If a certain security is available for ten dollars in Market X and is selling for the equivalent of twenty dollars in Market Y, investors could buy it in Market X & sell it for twenty dollars in Market Y, getting a profit without any actual risk .

As securities from Market X are sold in Market Y, price levels in both the markets move in accordance with the alterations in supply & demand. In time, this would result in a balancing of the 2 markets, returning the price level of the security to the position assumed by the principle of one price.

  • Arbitration-When disputes/ disagreements are referred to an autonomous arbitration board that considers the evidence & thereafter makes a decision which is binding for both sides .

Arbitration is utilized in-Industrial disagreements, Commercial disagreements, International disagreements over legal / trade concerns

  • Lemon legislations- are rules which try to protect customers in the event that they buy a defective merchandise , stated as lemons, which doesn’t satisfy their expected quality / usefulness.
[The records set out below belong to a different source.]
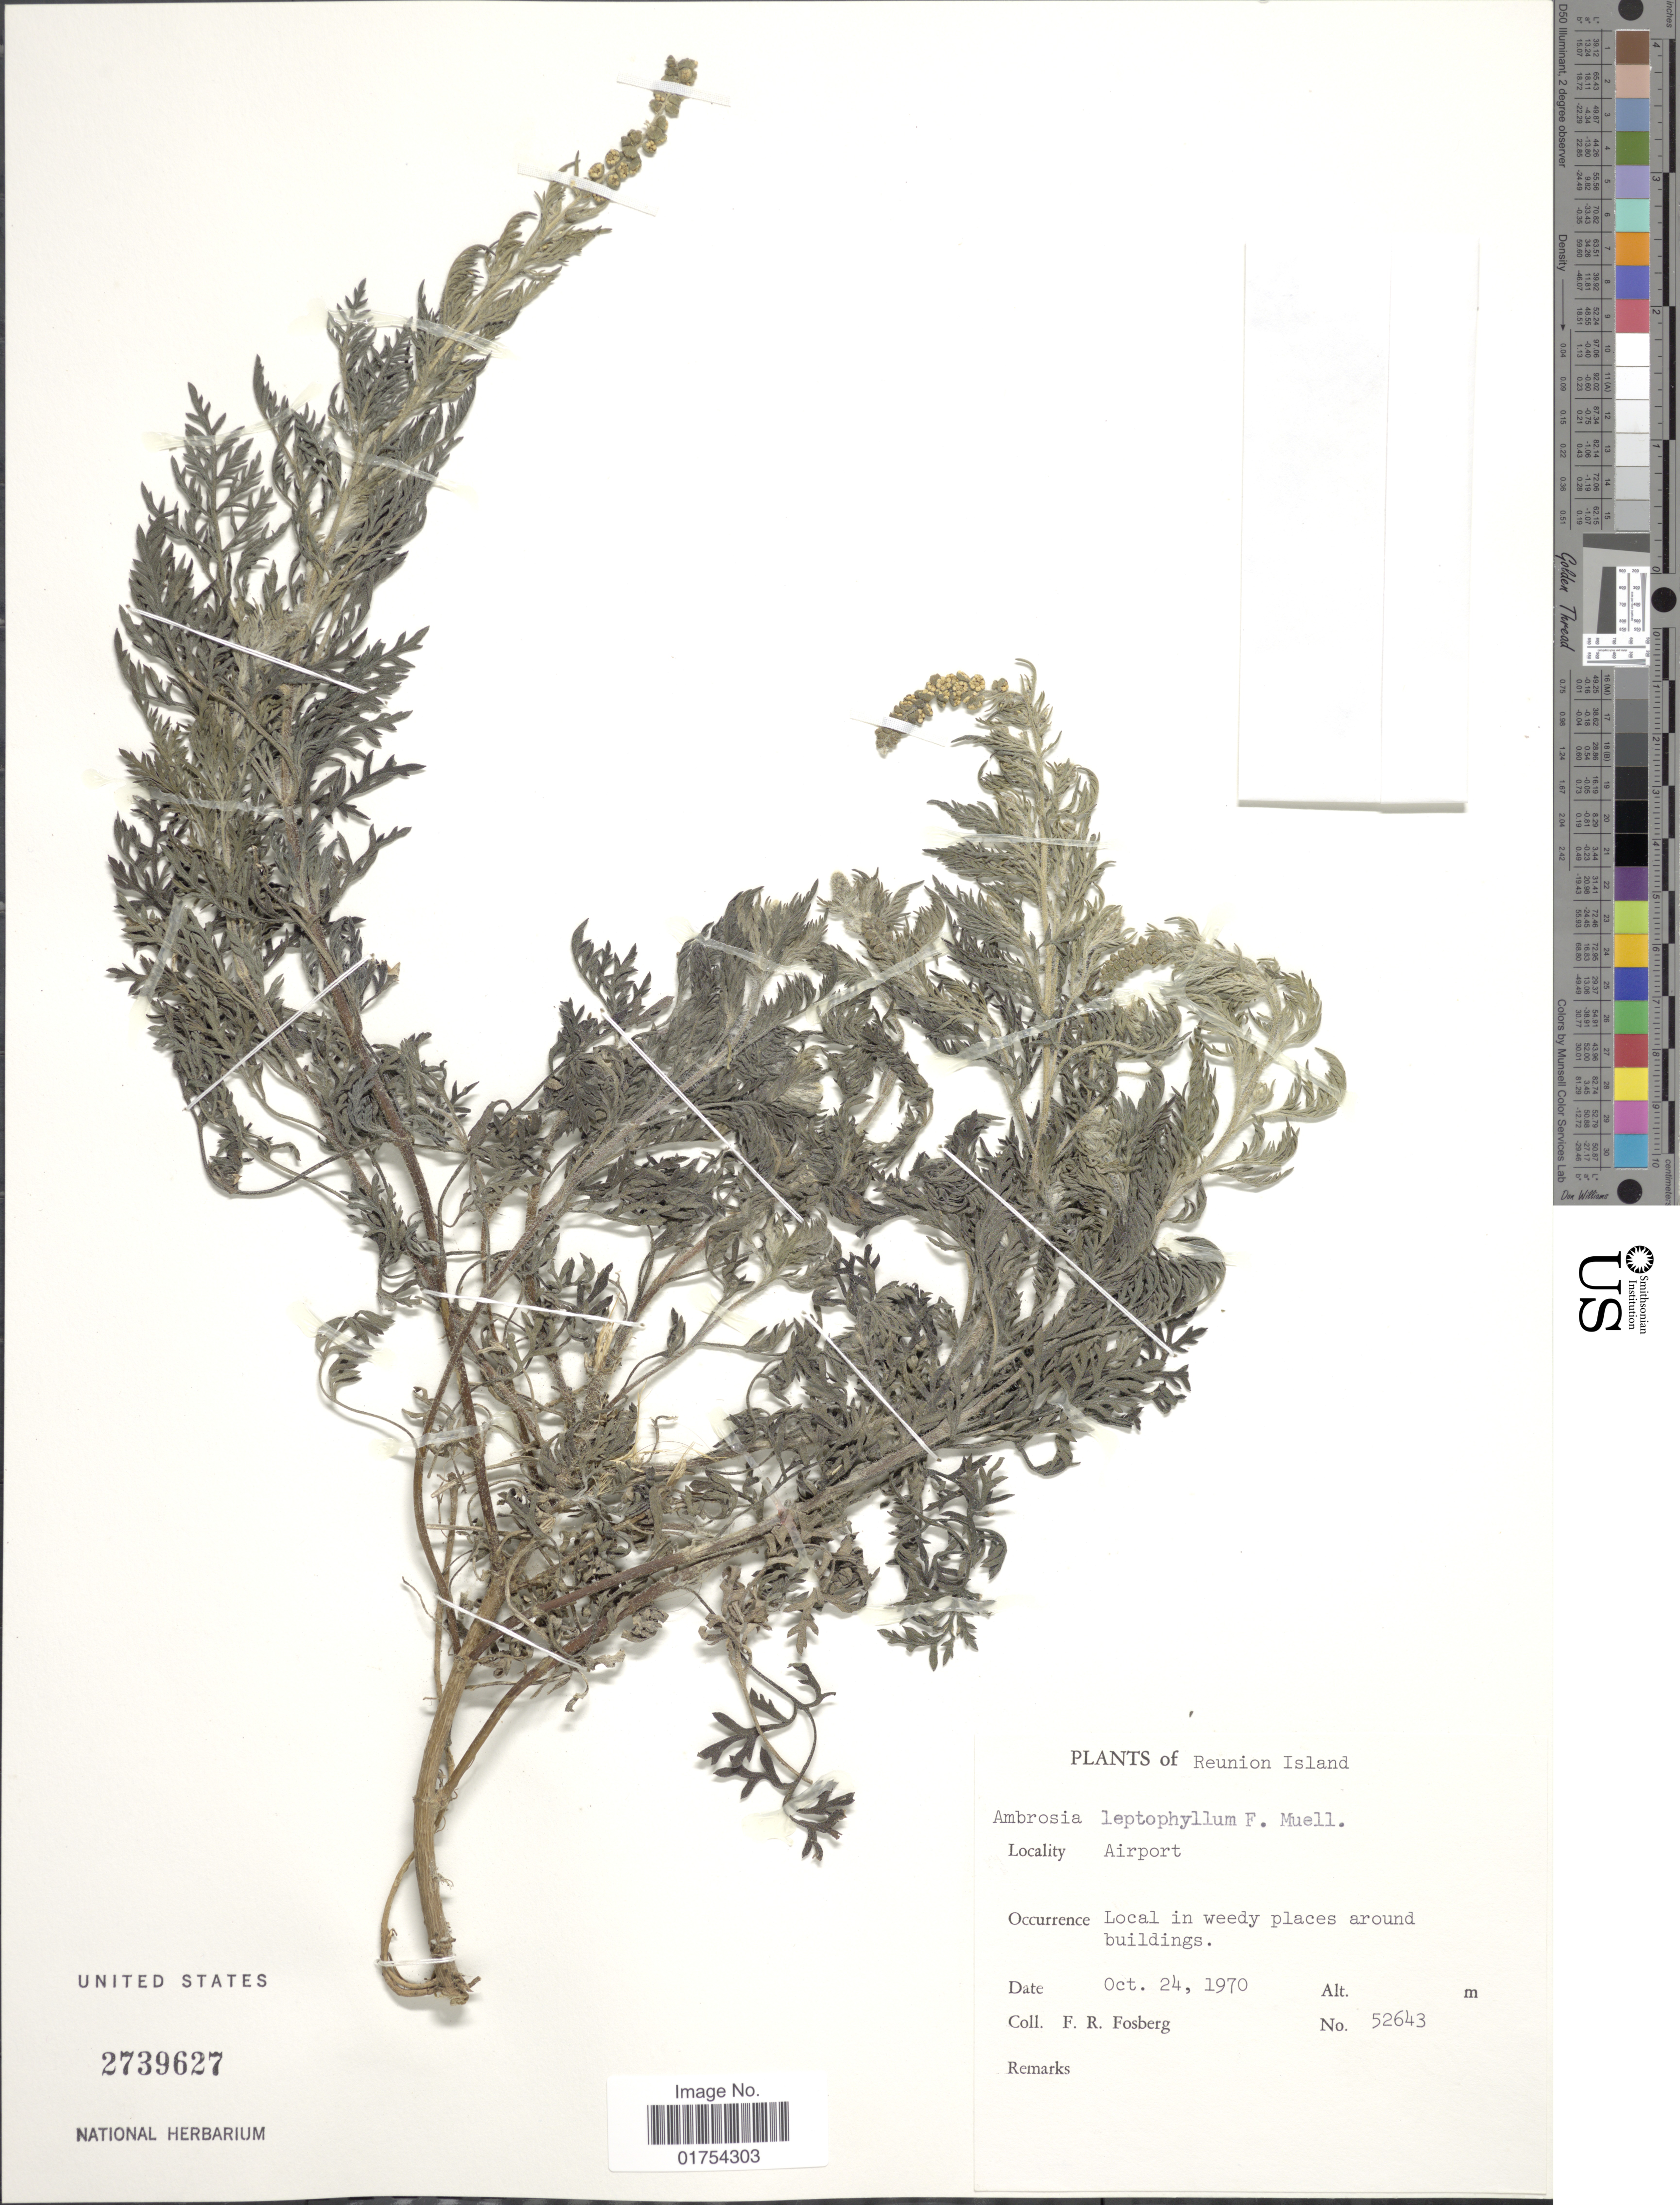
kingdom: Plantae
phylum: Tracheophyta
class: Magnoliopsida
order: Asterales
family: Asteraceae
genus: Ambrosia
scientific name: Ambrosia leptophyllum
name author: F. Muell.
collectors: F. R. Fosberg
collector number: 52643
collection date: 1970-10-24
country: Reunion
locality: Reunion Island, Airport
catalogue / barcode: US 2739627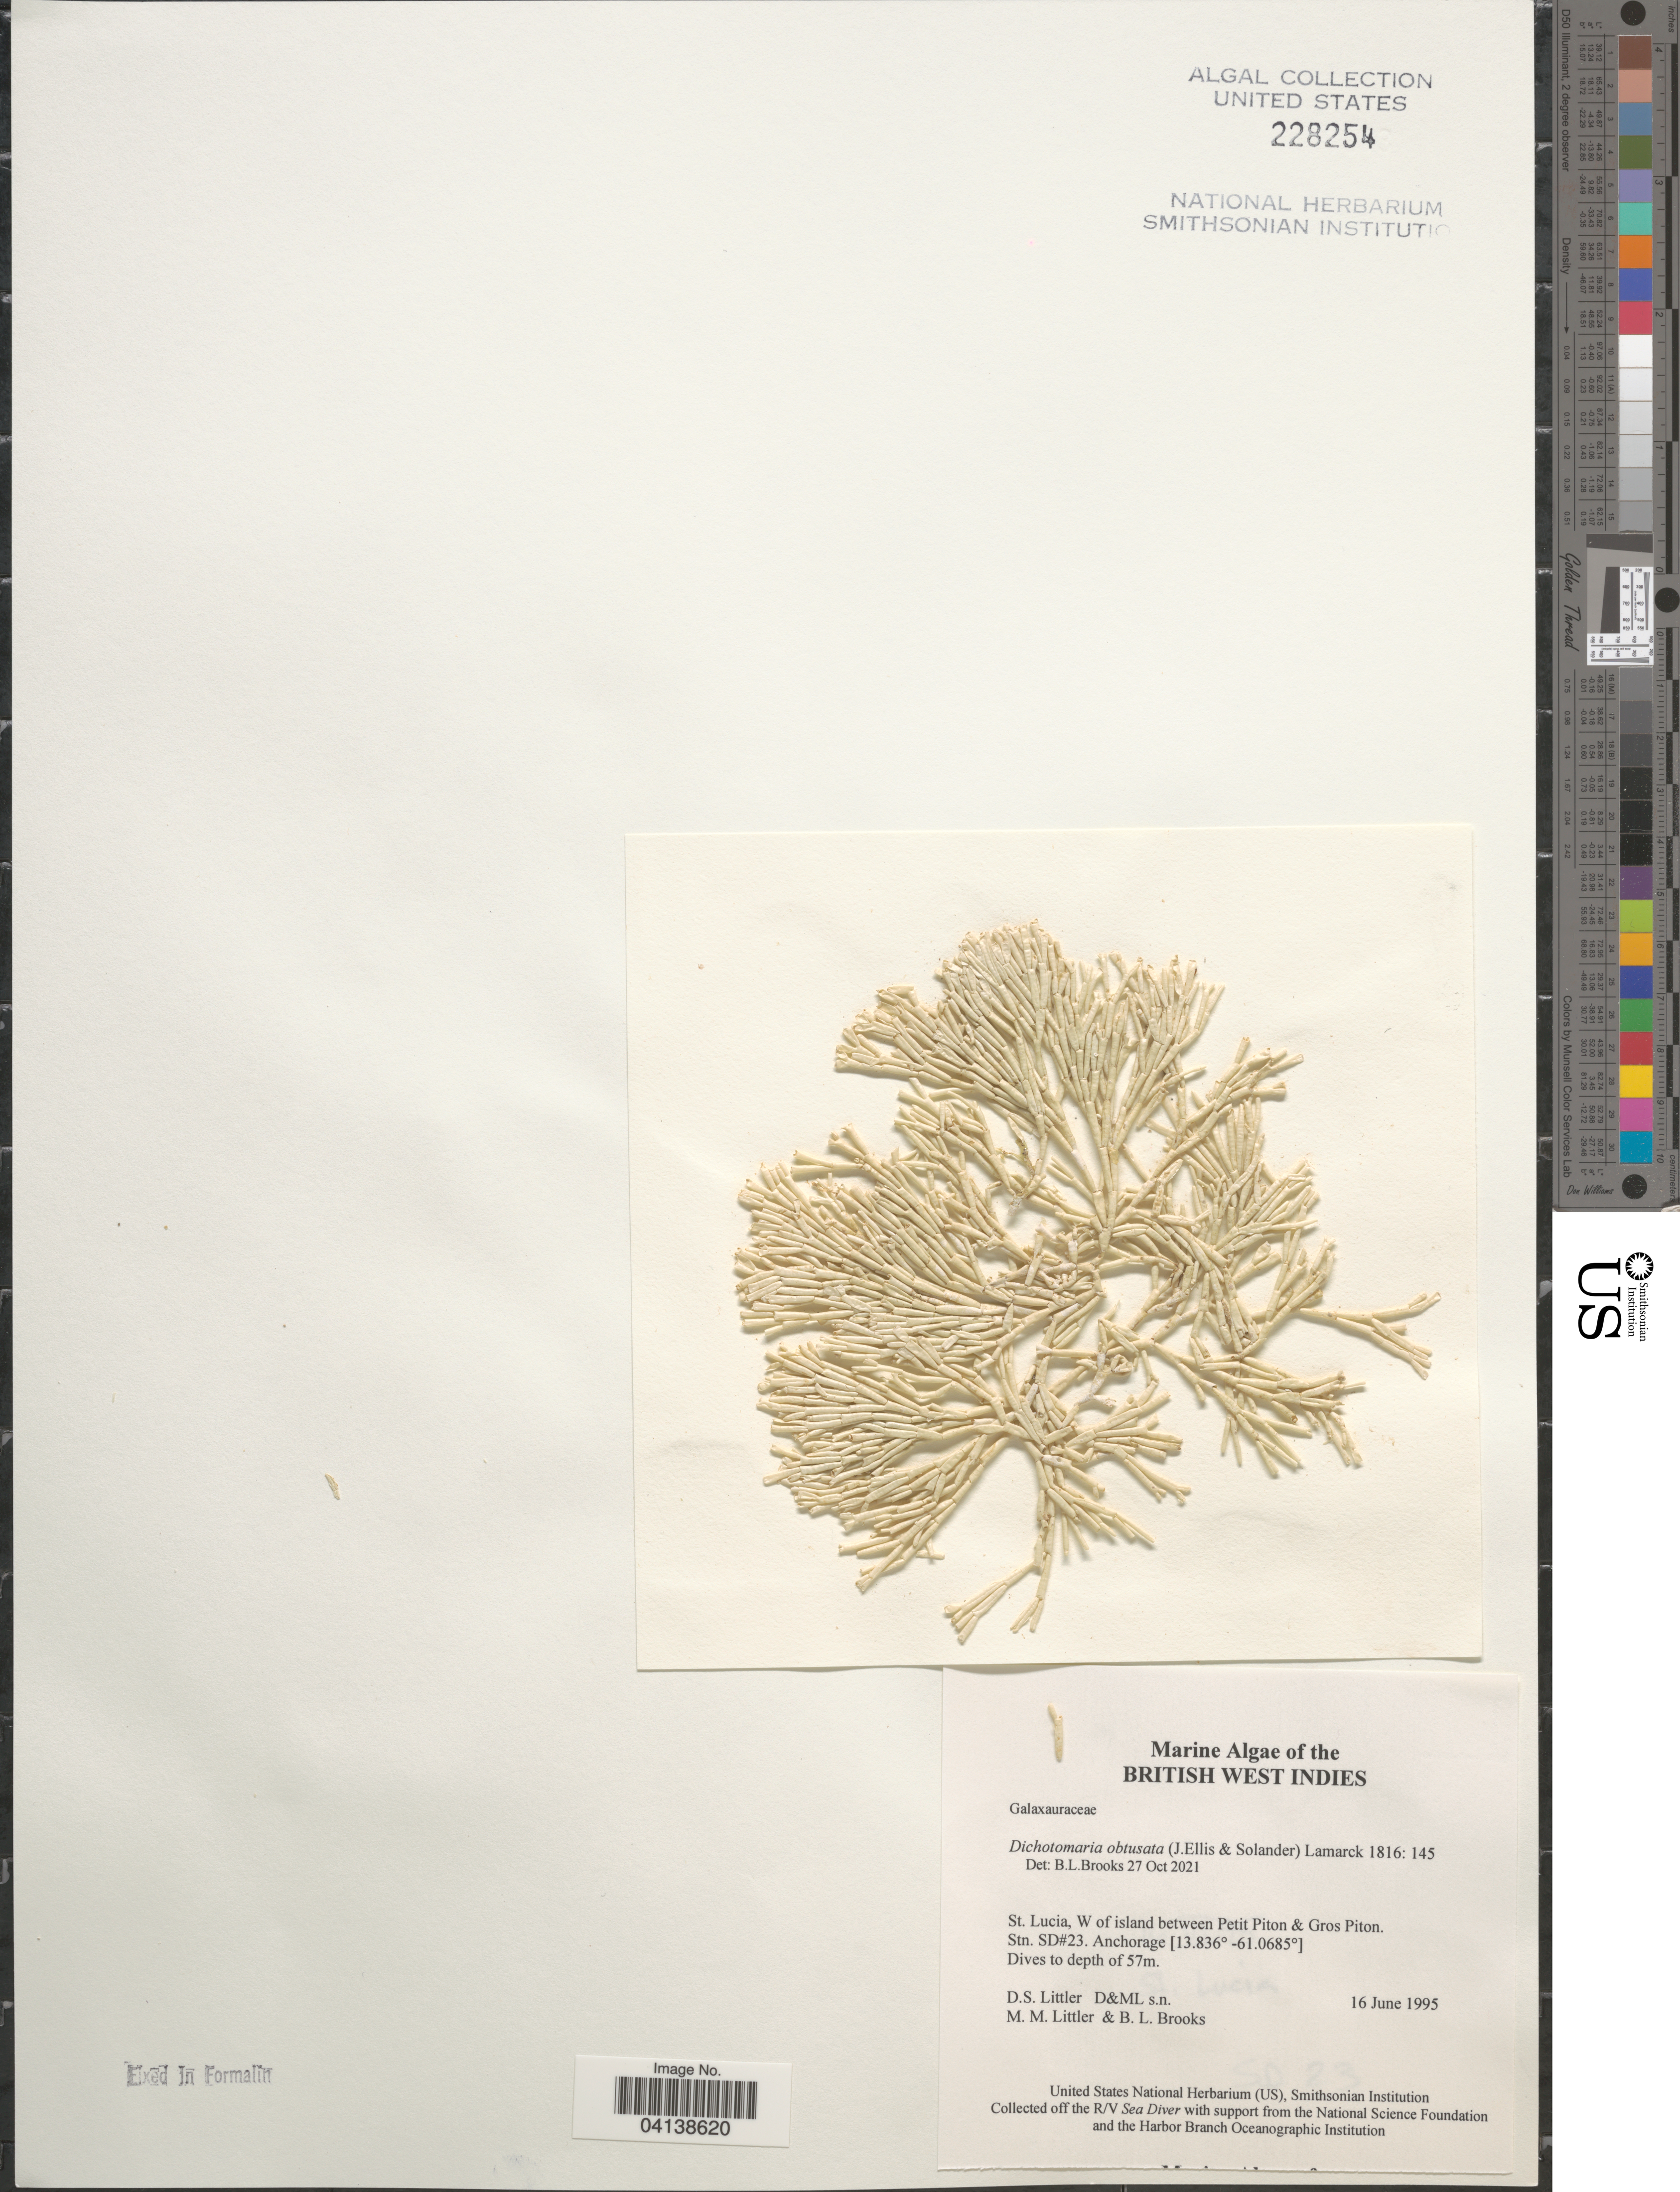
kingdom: Plantae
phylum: Rhodophyta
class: Florideophyceae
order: Nemaliales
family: Galaxauraceae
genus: Dichotomaria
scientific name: Dichotomaria obtusata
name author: (Ellis & Sol.) Lam.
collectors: D. S. Littler & B. Brooks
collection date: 1995-06-16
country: St. Lucia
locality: British West Indies. W of island between Petit Piton & Gros Piton. Stn. SD#23.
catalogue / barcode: US 228254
Lemon legislations apply to defects which impact the utilization/ safety / worth of an article. If the item can’t be successfully repaired after a reasonable number of tries, the producer must repurchase it/ replace it.

Depending on the area where the case comes up, the customer may file a complaint via a state /some other entity asking for some kind of remedy to the matter. This may result in arbitration process & hearings where reasonable tries to repair the article must be presented.